Buybacks have helped fuel one of the strongest rallies of the past 50 years as stocks with the most repurchases gained more than 300 percent since March 2009. Now, with returns slowing, investors say executives risk snuffing out the bull market unless they start plowing money into their businesses.

“You can only go so far with financial engineering before you actually have to have a business with real growth,” Chris Bouffard, chief investment officer who oversees $9 billion at Mutual Fund Store in Overland Park, Kansas, said by phone on Oct. 2. “Companies have done about all that they can in terms of maximizing the ability to do those buybacks.”

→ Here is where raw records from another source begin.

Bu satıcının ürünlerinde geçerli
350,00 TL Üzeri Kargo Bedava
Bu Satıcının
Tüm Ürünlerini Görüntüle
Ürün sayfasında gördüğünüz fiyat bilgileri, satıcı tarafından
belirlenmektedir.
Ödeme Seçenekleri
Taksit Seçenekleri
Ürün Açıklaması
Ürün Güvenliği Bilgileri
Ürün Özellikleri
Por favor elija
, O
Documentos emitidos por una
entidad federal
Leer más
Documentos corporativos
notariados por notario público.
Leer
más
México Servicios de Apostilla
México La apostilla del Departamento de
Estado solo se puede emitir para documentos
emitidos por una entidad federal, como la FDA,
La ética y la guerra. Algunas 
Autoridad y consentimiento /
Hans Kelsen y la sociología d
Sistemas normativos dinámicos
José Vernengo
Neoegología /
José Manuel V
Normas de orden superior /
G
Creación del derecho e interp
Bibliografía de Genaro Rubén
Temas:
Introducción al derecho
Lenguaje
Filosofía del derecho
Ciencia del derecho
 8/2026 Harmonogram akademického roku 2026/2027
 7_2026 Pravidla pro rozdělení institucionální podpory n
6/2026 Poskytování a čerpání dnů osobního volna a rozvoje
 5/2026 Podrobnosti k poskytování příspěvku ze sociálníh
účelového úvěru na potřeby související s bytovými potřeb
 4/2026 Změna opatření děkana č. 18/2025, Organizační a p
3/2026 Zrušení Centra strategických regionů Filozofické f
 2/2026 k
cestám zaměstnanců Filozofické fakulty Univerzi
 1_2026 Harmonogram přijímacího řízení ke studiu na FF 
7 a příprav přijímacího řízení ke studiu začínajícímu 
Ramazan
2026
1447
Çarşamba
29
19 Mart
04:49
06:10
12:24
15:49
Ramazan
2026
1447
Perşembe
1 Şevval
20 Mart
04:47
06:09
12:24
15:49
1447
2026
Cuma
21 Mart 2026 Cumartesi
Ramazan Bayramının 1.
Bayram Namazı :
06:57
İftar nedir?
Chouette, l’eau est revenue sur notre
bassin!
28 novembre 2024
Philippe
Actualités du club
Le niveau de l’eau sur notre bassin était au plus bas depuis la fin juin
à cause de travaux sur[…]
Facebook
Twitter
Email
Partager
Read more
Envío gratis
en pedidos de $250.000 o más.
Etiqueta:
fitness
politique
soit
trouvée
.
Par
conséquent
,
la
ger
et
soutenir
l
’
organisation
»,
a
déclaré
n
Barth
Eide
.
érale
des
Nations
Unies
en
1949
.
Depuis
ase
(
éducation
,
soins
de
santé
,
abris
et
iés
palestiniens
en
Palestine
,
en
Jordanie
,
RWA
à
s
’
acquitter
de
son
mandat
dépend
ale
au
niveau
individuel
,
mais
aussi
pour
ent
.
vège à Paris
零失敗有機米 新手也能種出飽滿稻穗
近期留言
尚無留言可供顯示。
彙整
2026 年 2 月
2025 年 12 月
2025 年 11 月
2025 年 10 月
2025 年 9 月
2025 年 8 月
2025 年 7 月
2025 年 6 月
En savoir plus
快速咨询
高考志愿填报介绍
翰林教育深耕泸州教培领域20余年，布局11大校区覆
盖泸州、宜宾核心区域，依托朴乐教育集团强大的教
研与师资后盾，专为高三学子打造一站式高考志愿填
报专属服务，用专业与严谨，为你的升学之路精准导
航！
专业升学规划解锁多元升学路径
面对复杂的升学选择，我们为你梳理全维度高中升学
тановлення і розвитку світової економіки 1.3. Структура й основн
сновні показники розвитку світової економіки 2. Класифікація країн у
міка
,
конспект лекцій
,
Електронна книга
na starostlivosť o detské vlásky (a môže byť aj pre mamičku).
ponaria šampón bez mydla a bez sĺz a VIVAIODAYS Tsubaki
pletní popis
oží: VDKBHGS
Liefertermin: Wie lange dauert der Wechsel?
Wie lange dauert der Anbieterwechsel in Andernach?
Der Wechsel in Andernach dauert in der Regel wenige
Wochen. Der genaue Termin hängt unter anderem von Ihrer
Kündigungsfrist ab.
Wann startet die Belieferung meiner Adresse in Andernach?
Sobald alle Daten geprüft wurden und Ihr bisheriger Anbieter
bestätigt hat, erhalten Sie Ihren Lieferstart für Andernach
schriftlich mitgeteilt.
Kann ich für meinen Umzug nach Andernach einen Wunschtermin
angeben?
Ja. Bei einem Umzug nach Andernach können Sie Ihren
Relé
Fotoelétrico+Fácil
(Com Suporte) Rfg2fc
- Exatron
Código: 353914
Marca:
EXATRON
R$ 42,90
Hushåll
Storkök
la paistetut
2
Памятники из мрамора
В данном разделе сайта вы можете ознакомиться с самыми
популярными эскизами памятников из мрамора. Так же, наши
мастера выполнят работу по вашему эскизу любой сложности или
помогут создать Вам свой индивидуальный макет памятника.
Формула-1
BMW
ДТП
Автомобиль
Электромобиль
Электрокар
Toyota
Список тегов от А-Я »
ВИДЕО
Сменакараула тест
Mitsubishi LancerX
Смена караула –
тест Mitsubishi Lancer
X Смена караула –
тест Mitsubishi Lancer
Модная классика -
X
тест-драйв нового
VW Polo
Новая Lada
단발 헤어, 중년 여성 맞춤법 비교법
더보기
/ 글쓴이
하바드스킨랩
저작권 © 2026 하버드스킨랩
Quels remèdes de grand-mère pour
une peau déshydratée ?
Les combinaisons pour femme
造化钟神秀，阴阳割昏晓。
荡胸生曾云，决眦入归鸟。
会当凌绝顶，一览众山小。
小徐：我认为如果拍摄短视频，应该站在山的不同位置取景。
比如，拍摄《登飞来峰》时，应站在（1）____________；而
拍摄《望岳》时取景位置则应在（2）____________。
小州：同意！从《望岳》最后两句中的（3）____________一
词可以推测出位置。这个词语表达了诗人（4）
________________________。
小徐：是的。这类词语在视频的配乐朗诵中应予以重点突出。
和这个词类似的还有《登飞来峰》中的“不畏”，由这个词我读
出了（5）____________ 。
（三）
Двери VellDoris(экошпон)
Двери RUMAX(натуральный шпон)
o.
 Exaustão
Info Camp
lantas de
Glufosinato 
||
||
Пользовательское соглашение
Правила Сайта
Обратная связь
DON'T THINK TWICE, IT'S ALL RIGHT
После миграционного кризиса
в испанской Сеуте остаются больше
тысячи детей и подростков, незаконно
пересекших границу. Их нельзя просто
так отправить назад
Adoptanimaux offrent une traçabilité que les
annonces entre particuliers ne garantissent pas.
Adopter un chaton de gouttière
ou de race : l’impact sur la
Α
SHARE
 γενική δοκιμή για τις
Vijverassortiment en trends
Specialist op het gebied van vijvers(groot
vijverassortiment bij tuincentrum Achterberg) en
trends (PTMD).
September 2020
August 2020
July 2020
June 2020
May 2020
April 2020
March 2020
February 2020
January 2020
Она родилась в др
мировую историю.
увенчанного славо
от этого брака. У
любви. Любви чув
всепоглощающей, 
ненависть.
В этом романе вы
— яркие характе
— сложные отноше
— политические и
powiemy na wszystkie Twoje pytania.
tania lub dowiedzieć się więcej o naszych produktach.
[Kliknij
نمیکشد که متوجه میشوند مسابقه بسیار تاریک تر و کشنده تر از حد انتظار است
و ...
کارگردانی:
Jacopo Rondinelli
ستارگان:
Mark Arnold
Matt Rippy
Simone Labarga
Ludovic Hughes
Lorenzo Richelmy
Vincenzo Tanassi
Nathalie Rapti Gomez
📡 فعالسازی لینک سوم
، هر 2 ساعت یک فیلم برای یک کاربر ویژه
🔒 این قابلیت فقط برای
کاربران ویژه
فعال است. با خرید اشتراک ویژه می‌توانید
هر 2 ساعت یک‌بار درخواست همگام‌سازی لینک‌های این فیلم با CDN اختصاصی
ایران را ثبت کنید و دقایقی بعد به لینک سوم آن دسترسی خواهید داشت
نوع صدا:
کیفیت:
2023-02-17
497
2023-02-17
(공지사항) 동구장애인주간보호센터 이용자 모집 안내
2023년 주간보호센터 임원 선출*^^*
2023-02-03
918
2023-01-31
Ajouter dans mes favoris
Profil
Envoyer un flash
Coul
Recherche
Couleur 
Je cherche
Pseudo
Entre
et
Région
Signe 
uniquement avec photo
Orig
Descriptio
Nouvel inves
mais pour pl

S&P 500 constituents will probably say earnings rose 4.9 percent in the third quarter when they begin reporting results this week, according to more than 10,000 analyst estimates compiled by Bloomberg. Alcoa Inc., Yum! Brands Inc. and Monsanto Co. are among nine companies scheduled to announce financial details.

Buyback Index

U.S. equities rebounded from last week’s retreat, with the S&P 500 rising 0.4 percent at 9:55 a.m. in New York. The S&P 500 Buyback Index is up 7.5 percent this year through Oct. 3, compared with the 6.5 percent advance in the S&P 500, after beating it by an average of 9.5 percentage points every year since 2009.

While the ratio to earnings shows how buybacks and dividends compare to past economic expansions, it doesn’t indicate companies are struggling to fund them. Five years of profit growth have left S&P 500 constituents with $3.59 trillion in cash and marketable securities and they’ve raised almost $1.28 trillion in 2014 through bond sales, headed for a record.

“Buybacks are something corporations can take control of and at low borrowing costs, they’re a viable option,” Randy Bateman, chief investment officer of Huntington Asset Advisors, which manages about $2.8 billion, said by phone on Oct. 1. At the same time, he said, “If management can’t unearth future opportunities for growth, as a shareholder, I lose confidence.”